◆ **AIM OF THE TASK**
Among the entries, find the lines with the string "feet" and copy them.

### DATA EXTRACTS

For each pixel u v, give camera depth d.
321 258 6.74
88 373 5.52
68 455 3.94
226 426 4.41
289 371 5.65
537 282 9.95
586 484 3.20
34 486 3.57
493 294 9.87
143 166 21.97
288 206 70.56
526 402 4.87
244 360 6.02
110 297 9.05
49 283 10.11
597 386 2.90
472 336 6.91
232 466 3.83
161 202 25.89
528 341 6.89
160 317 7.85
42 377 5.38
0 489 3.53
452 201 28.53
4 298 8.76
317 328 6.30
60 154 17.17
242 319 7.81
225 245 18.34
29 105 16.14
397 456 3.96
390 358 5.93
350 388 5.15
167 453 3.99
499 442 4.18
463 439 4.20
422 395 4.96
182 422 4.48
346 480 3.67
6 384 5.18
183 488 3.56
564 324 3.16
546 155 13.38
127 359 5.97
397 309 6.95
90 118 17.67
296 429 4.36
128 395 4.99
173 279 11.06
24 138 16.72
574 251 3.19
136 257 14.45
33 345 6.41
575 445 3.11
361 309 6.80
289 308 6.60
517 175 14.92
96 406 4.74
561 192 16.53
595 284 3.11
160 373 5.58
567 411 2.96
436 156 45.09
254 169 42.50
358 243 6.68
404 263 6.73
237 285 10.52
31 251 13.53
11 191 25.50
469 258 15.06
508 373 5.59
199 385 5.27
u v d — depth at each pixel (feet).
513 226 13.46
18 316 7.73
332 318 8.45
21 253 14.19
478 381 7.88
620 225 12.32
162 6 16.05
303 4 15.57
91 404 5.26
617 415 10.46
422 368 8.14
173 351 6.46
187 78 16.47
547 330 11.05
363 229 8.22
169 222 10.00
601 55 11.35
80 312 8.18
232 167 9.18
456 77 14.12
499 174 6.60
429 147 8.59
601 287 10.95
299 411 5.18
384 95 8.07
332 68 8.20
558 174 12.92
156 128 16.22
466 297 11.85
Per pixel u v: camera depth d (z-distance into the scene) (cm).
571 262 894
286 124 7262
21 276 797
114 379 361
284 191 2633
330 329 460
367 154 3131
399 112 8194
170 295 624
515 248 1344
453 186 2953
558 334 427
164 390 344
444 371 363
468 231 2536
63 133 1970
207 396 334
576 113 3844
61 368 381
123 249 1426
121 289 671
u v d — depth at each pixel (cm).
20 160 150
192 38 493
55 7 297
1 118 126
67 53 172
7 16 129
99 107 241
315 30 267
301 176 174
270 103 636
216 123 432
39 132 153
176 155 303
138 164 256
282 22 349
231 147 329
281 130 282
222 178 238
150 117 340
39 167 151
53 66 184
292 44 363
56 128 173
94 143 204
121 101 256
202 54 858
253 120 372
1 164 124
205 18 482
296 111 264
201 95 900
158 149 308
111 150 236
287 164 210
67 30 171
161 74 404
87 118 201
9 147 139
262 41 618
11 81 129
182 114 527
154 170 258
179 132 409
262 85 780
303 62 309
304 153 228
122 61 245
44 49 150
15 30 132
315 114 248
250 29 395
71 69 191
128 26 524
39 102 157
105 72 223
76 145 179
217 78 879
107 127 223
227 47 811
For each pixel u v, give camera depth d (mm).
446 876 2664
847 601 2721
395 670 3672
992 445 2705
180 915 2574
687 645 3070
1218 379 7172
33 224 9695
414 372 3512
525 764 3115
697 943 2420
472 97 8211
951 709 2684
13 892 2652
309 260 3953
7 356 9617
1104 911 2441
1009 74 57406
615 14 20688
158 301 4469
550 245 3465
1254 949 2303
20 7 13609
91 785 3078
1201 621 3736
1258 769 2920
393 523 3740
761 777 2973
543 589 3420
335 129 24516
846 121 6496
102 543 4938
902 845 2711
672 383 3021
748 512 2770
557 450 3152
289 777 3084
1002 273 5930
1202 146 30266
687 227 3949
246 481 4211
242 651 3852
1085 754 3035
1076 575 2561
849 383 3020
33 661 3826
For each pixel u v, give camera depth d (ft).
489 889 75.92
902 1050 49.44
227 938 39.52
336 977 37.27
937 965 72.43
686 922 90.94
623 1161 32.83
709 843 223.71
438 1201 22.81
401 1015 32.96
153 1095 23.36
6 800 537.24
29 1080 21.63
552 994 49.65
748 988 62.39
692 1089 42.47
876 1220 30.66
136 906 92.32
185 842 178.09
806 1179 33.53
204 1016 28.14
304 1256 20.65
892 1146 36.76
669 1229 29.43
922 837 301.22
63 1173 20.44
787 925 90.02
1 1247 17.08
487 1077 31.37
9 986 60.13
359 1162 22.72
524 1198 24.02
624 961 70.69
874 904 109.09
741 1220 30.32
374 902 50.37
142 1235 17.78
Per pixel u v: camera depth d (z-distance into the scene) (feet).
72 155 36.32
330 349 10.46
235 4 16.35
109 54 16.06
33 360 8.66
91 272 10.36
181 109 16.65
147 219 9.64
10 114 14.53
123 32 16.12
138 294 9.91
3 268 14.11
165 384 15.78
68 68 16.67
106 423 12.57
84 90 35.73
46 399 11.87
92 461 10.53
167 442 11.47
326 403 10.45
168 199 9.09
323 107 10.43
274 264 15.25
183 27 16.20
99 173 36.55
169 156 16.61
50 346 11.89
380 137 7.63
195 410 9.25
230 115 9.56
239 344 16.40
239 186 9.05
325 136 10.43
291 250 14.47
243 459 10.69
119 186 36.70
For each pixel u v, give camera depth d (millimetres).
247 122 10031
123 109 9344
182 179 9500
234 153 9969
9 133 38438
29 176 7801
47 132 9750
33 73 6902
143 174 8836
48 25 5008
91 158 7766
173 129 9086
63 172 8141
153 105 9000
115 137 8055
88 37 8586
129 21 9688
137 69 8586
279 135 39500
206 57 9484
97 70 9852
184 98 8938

######

◆ **OUTPUT OF THE TASK**
u v d — depth at each pixel (feet).
Per pixel u v: camera depth d (z-distance into the scene) (feet).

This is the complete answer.